Dataset entries
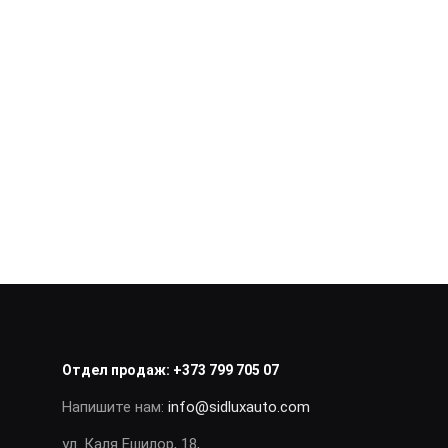
Отдел продаж:
+373 799 705 07
Напишите нам:
info@sidluxauto.com
ул. Каля Ешилор, 18,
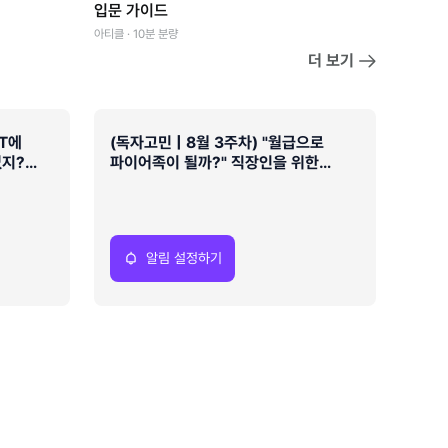
입문 가이드
아티클 · 10분 분량
더 보기
PT에
(독자고민 | 8월 3주차) "월급으로
없지?
파이어족이 될까?" 직장인을 위한
현실적인 3단계 재무 가이드
알림 설정하기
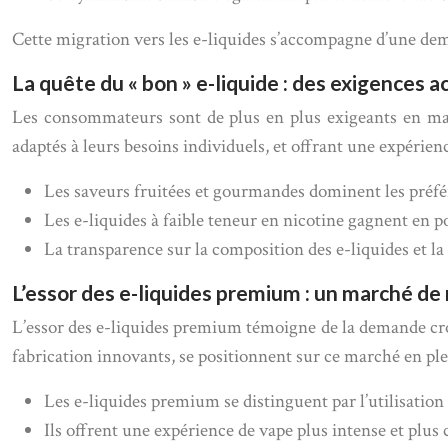
Cette migration vers les e-liquides s’accompagne d’une de
La quête du « bon » e-liquide : des exigences a
Les consommateurs sont de plus en plus exigeants en matiè
adaptés à leurs besoins individuels, et offrant une expérien
Les saveurs fruitées et gourmandes dominent les préfér
Les e-liquides à faible teneur en nicotine gagnent en
La transparence sur la composition des e-liquides et la
L’essor des e-liquides premium : un marché de 
L’essor des e-liquides premium témoigne de la demande croi
fabrication innovants, se positionnent sur ce marché en plei
Les e-liquides premium se distinguent par l’utilisation 
Ils offrent une expérience de vape plus intense et plus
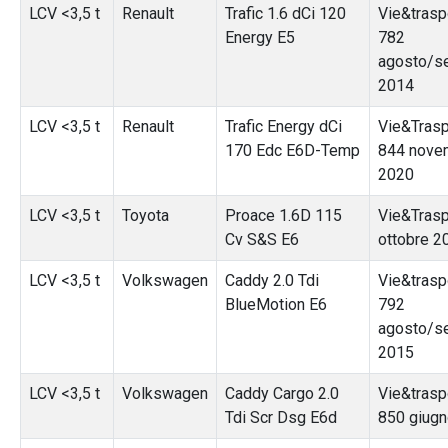
LCV <3,5 t
Renault
Trafic 1.6 dCi 120
Vie&traspo
Energy E5
782
agosto/s
2014
LCV <3,5 t
Renault
Trafic Energy dCi
Vie&Traspo
170 Edc E6D-Temp
844 nove
2020
LCV <3,5 t
Toyota
Proace 1.6D 115
Vie&Trasp
Cv S&S E6
ottobre 2
LCV <3,5 t
Volkswagen
Caddy 2.0 Tdi
Vie&traspo
BlueMotion E6
792
agosto/s
2015
LCV <3,5 t
Volkswagen
Caddy Cargo 2.0
Vie&traspo
Tdi Scr Dsg E6d
850 giug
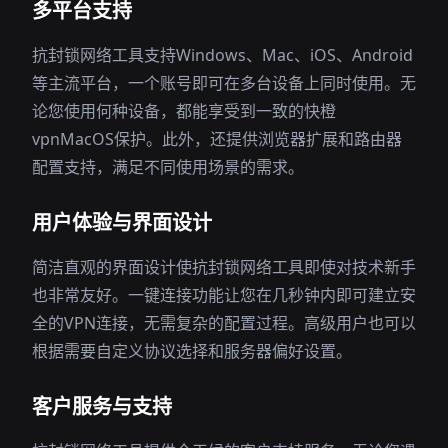
多平台支持
抗封锁网络工具支持Windows、Mac、iOS、Android
等主流平台，一个账号即可在多台设备上同时使用。无
论您使用何种设备，都能享受到一致的快橙
vpnMacOS保护。此外，还提供浏览器扩展和路由器
配置支持，满足不同使用场景的需求。
用户体验与界面设计
简洁直观的界面设计使抗封锁网络工具即使对技术新手
也非常友好。一键连接功能让您在几秒钟内即可建立安
全的VPN连接，无需复杂的配置过程。高级用户也可以
根据需要自定义协议选择和服务器偏好设置。
客户服务与支持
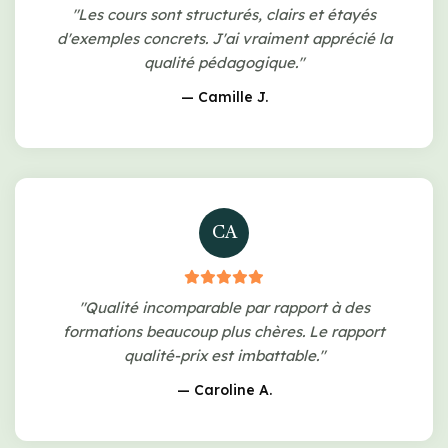
"Les cours sont structurés, clairs et étayés
d'exemples concrets. J'ai vraiment apprécié la
qualité pédagogique."
— Camille J.
CA
"Qualité incomparable par rapport à des
formations beaucoup plus chères. Le rapport
qualité-prix est imbattable."
— Caroline A.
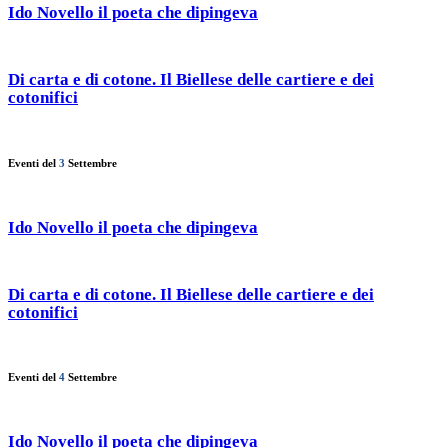
Ido Novello il poeta che dipingeva
Di carta e di cotone. Il Biellese delle cartiere e dei
cotonifici
Eventi del
3
Settembre
Ido Novello il poeta che dipingeva
Di carta e di cotone. Il Biellese delle cartiere e dei
cotonifici
Eventi del
4
Settembre
Ido Novello il poeta che dipingeva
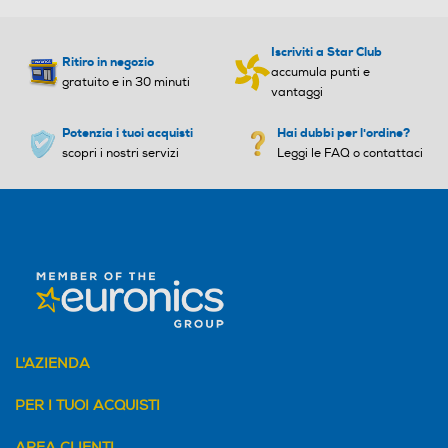
Iscriviti a Star Club
Ritiro in negozio
accumula punti e
gratuito e in 30 minuti
vantaggi
Potenzia i tuoi acquisti
Hai dubbi per l'ordine?
scopri i nostri servizi
Leggi le FAQ o contattaci
L'AZIENDA
PER I TUOI ACQUISTI
AREA CLIENTI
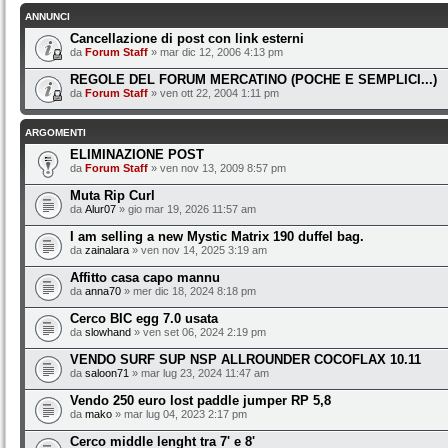
ANNUNCI
Cancellazione di post con link esterni
da
Forum Staff
» mar dic 12, 2006 4:13 pm
REGOLE DEL FORUM MERCATINO (POCHE E SEMPLICI...)
da
Forum Staff
» ven ott 22, 2004 1:11 pm
ARGOMENTI
ELIMINAZIONE POST
da
Forum Staff
» ven nov 13, 2009 8:57 pm
Muta Rip Curl
da
Alur07
» gio mar 19, 2026 11:57 am
I am selling a new Mystic Matrix 190 duffel bag.
da
zainalara
» ven nov 14, 2025 3:19 am
Affitto casa capo mannu
da
anna70
» mer dic 18, 2024 8:18 pm
Cerco BIC egg 7.0 usata
da
slowhand
» ven set 06, 2024 2:19 pm
VENDO SURF SUP NSP ALLROUNDER COCOFLAX 10.11
da
saloon71
» mar lug 23, 2024 11:47 am
Vendo 250 euro lost paddle jumper RP 5,8
da
mako
» mar lug 04, 2023 2:17 pm
Cerco middle lenght tra 7' e 8'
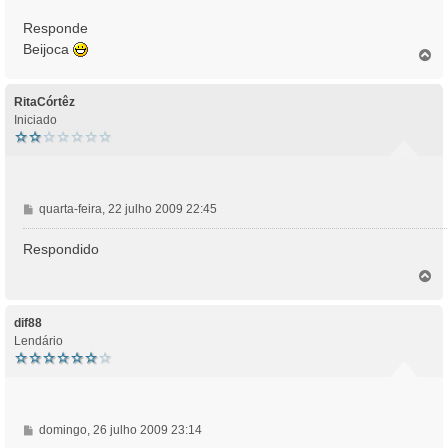
g
Responde
e
Beijoca
m
T
o
p
o
RitaCórtêz
Iniciado
M
quarta-feira, 22 julho 2009 22:45
e
n
Respondido
s
T
a
o
g
p
e
o
dif88
m
Lendário
M
domingo, 26 julho 2009 23:14
e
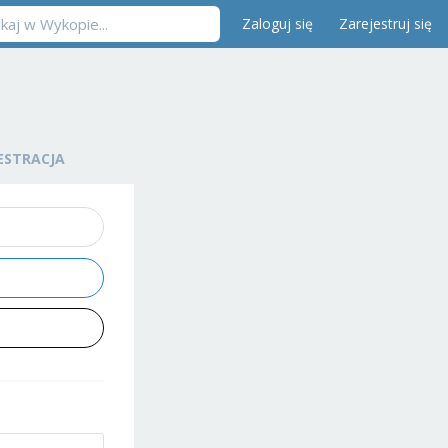
Zaloguj się
Zarejestruj się
ESTRACJA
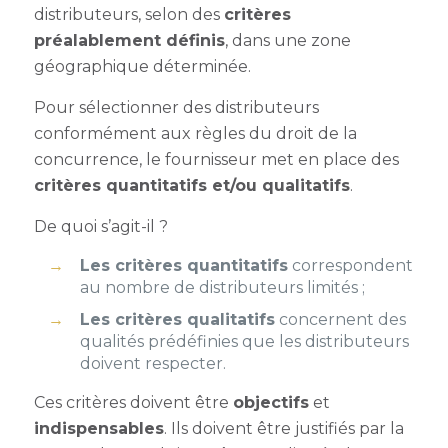
distributeurs, selon des
critères
préalablement définis
, dans une zone
géographique déterminée.
Pour sélectionner des distributeurs
conformément aux règles du droit de la
concurrence, le fournisseur met en place des
critères quantitatifs et/ou qualitatifs
.
De quoi s’agit-il ?
Les critères quantitatifs
correspondent
au nombre de distributeurs limités ;
Les critères qualitatifs
concernent des
qualités prédéfinies que les distributeurs
doivent respecter.
Ces critères doivent être
objectifs
et
indispensables
. Ils doivent être justifiés par la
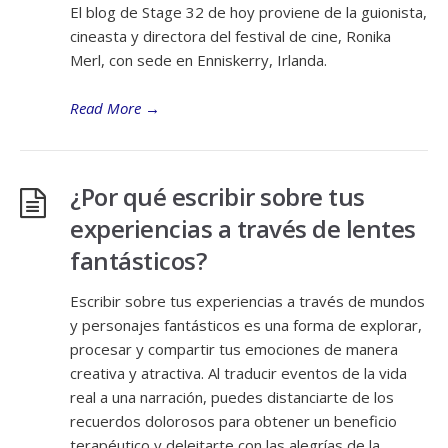
El blog de Stage 32 de hoy proviene de la guionista,
cineasta y directora del festival de cine, Ronika
Merl, con sede en Enniskerry, Irlanda.
Read More
→
¿Por qué escribir sobre tus
experiencias a través de lentes
fantásticos?
Escribir sobre tus experiencias a través de mundos
y personajes fantásticos es una forma de explorar,
procesar y compartir tus emociones de manera
creativa y atractiva. Al traducir eventos de la vida
real a una narración, puedes distanciarte de los
recuerdos dolorosos para obtener un beneficio
terapéutico y deleitarte con las alegrías de la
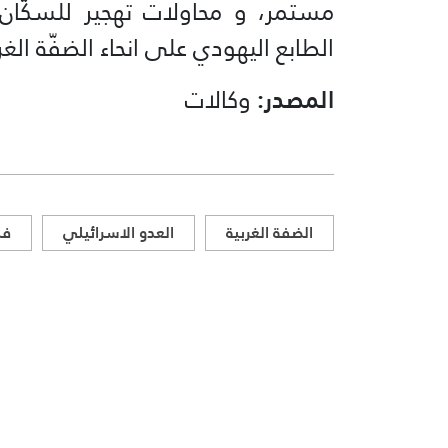
مستمر، و محاولات تهجير للسكّان
الطابع اليهودي على انحاء الضفّة الغ
المصدر:
وكالات
الضفة الغربية
العدو الاسرائيلي
فل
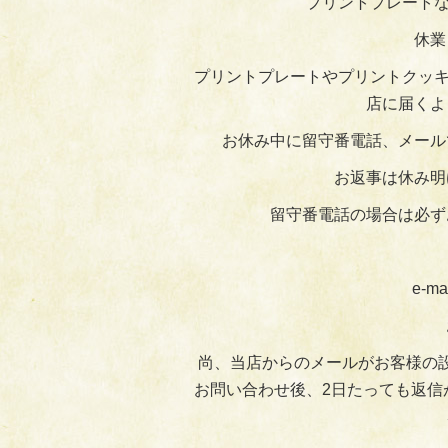
プリントプレートな
休業
プリントプレートやプリントクッキ
店に届くよ
お休み中に留守番電話、メール
お返事は休み明
留守番電話の場合は必ず
e-ma
尚、当店からのメールがお客様の
お問い合わせ後、2日たっても返信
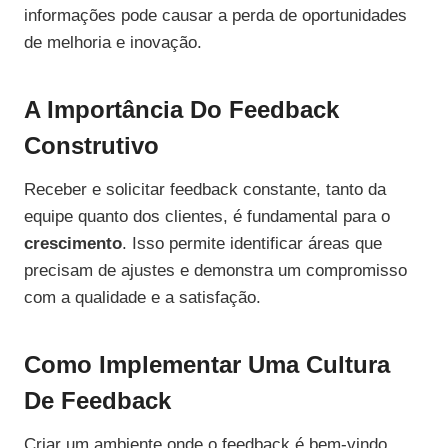
informações pode causar a perda de oportunidades
de melhoria e inovação.
A Importância Do Feedback
Construtivo
Receber e solicitar feedback constante, tanto da
equipe quanto dos clientes, é fundamental para o
crescimento
. Isso permite identificar áreas que
precisam de ajustes e demonstra um compromisso
com a qualidade e a satisfação.
Como Implementar Uma Cultura
De Feedback
Criar um ambiente onde o feedback é bem-vindo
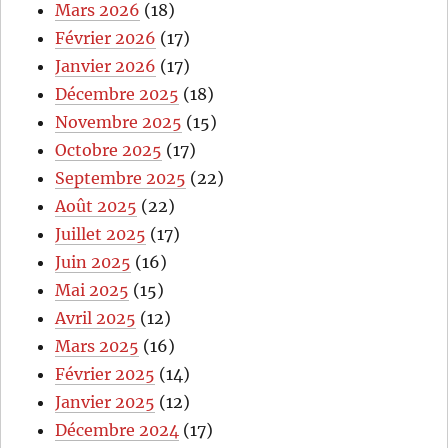
Mars 2026
(18)
Février 2026
(17)
Janvier 2026
(17)
Décembre 2025
(18)
Novembre 2025
(15)
Octobre 2025
(17)
Septembre 2025
(22)
Août 2025
(22)
Juillet 2025
(17)
Juin 2025
(16)
Mai 2025
(15)
Avril 2025
(12)
Mars 2025
(16)
Février 2025
(14)
Janvier 2025
(12)
Décembre 2024
(17)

# What you need to do:
Please pick out every line of the data above that contains the string "rapport", and copy each of those lines.

# Exercise result:
"Qualité incomparable par rapport à des
formations beaucoup plus chères. Le rapport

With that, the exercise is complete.